L’ancien président Lahoud ne sera pas le dernier chef de l’Etat chrétien », affirme le chef des FL
Geagea : Le consensus autour de Sleimane est purement libanais
Geagea : Le consensus autour de Sleimane est purement libanais
Le chef du parti des Forces libanaises (FL), Samir Geagea, a indiqué samedi, lors d’un entretien accordé à la Voix du Liban, que « le consensus qui a été trouvé autour de la candidature de Michel Sleimane à la présidence de la République est un consensus purement libanais ». « Nous nous dirigeons vers des élections présidentielles le week-end prochain, et l’ancien président Emile Lahoud ne sera pas le dernier président chrétien » au Liban, a souligné Samir Geagea, avant de critiquer néanmoins le député Saad Hariri pour avoir « annoncé la candidature du général Sleimane avant d’avoir pu obtenir un accord collectif au sein du 14 Mars ».
« C’est l’amendement constitutionnel qui est le problème, non la personne du commandant en chef de l’armée », a insisté M. Geagea. Il a ensuite indiqué qu’il prendrait part à la séance parlementaire électorale prévue la semaine prochaine, avant de souligner qu’il n’y a pas « de divergences interchrétiennes, mais simplement des différences de vues ». « Si les chrétiens avaient su s’unir, ils auraient constitué le parti le plus fort » au Liban, a aussi affirmé M. Geagea.

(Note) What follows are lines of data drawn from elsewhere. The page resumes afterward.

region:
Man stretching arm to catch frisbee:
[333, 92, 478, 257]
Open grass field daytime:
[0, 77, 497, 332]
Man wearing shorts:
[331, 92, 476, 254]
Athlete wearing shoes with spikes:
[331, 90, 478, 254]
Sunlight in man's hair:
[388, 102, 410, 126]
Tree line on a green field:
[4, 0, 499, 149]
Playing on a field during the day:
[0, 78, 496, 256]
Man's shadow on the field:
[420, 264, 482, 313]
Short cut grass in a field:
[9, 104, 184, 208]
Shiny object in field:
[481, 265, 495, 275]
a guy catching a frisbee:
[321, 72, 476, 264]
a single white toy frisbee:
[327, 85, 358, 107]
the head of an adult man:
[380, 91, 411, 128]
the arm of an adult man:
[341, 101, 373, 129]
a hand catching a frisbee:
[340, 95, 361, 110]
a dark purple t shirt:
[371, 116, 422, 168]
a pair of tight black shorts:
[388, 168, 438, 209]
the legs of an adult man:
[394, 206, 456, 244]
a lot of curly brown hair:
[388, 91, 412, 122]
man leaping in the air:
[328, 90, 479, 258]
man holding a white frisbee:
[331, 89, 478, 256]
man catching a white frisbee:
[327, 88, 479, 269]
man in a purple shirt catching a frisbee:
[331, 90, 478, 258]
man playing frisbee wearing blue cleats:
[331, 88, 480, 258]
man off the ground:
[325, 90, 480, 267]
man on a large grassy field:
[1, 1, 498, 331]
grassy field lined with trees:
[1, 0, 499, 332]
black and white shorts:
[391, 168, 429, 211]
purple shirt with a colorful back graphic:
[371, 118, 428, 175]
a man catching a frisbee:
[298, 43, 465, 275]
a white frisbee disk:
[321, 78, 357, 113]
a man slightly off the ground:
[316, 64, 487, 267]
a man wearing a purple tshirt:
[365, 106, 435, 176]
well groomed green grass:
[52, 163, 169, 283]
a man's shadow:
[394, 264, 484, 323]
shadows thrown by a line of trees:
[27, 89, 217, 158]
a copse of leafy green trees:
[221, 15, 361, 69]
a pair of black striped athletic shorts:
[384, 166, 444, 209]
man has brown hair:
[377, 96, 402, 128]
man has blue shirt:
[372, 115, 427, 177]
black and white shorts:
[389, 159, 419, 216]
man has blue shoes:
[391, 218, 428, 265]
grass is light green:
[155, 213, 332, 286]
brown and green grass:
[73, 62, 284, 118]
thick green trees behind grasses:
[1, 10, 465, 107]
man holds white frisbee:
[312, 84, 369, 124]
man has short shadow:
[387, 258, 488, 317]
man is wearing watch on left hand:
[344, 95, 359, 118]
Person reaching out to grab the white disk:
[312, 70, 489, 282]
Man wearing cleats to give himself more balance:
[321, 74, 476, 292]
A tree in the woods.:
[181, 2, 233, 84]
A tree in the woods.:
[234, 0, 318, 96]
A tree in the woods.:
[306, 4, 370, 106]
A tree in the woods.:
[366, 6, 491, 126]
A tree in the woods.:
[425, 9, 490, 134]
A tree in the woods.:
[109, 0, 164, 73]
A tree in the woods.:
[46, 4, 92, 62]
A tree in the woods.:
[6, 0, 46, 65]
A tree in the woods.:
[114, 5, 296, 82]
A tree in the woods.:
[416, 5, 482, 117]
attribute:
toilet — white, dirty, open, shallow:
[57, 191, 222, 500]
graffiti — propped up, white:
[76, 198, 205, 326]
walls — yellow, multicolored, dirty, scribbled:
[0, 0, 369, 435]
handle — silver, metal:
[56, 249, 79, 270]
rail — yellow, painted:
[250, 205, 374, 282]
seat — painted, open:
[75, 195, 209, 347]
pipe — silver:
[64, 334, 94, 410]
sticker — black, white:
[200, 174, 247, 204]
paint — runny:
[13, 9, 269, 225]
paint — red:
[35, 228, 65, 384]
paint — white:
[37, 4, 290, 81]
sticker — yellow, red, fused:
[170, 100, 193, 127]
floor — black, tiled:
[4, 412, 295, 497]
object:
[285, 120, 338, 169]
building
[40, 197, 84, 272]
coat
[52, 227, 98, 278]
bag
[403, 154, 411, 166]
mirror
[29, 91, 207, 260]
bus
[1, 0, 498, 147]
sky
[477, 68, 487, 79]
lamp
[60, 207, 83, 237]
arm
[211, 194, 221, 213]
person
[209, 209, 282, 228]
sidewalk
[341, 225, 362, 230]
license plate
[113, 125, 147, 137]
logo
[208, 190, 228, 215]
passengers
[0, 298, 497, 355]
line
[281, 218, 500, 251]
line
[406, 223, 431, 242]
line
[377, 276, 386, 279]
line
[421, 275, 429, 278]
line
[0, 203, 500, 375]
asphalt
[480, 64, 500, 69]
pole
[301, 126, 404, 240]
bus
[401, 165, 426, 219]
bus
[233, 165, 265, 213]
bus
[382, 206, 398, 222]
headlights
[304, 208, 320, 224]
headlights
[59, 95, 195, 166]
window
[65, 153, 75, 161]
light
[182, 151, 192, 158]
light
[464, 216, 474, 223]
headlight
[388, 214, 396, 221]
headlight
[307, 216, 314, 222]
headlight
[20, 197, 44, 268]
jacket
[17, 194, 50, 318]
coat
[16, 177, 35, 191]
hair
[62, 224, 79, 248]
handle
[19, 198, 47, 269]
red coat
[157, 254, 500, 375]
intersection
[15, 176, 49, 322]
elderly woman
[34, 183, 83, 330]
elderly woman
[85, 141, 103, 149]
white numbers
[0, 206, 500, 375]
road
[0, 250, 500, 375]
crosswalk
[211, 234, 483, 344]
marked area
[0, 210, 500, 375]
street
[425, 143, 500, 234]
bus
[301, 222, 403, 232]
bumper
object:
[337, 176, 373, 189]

De son côté, le député membre de la Gauche démocratique, Elias Atallah, a indiqué que l’opposition « s’était comportée vendredi de manière irresponsable, comme à l’accoutumée. Son attitude vise soit à faire échouer les initiatives, soit à faire en sorte que le pays reste dans cet état de vide ». Rappelant que la priorité doit être donnée à l’édification des institutions et de l’Etat en tant que tel, Elias Atallah a insisté sur le fait que « la majorité a donné tout ce qu’elle avait » en acceptant la candidature de Michel Sleimane, « elle ne consentira plus d’autres concessions ni ne cédera au chantage » de l’opposition. M. Atallah a dans ce cadre appelé le camp du 8 Mars à mettre un terme « à ses manœuvres », rappelant que seule l’opposition « devra assumer la responsabilité de ces atermoiements ». Le camp du 8 Mars s’applique à « distribuer les rôles » alors qu’il devrait se réunir « au niveau du premier rang » et adopter des positions claires par rapport au dossier de la présidentielle. « En attendant que cela ait lieu, le camp du 14 Mars se tiendra prêt à assumer les responsabilités qui lui incombent et à poursuivre ses tâches comme à l’accoutumée. Le gouvernement remplira ses fonctions et l’armée continuera à garantir la sécurité nationale », a-t-il ajouté. Le député de la Gauche démocratique a en outre rappelé que la majorité a donné son accord pour amender la Constitution « en se basant sur la priorité que constitue la paix civile, une paix civile qui est menacée par le vide institutionnel » qui prévaut actuellement.
Le député du Batroun, Boutros Harb, a de son côté rappelé que « le 14 Mars a été constitué grâce à la réunion de plusieurs personnalités indépendantes, de forces politiques et de blocs parlementaires qui se sont retrouvés autour de principes fondamentaux ». « Chacun a sa propre opinion politique » au sein du 14 Mars, « certains ont exprimé leur opinion et sont allés très loin puis ont été contraints de faire demi-tour », a souligné Boutros Harb. M. Harb a indiqué que « la question de l’amendement de la Constitution est une question de principe pour moi, c’est une question de cohérence par rapport à mon passé politique ». « Nous traversons une période délicate », a souligné M. Harb.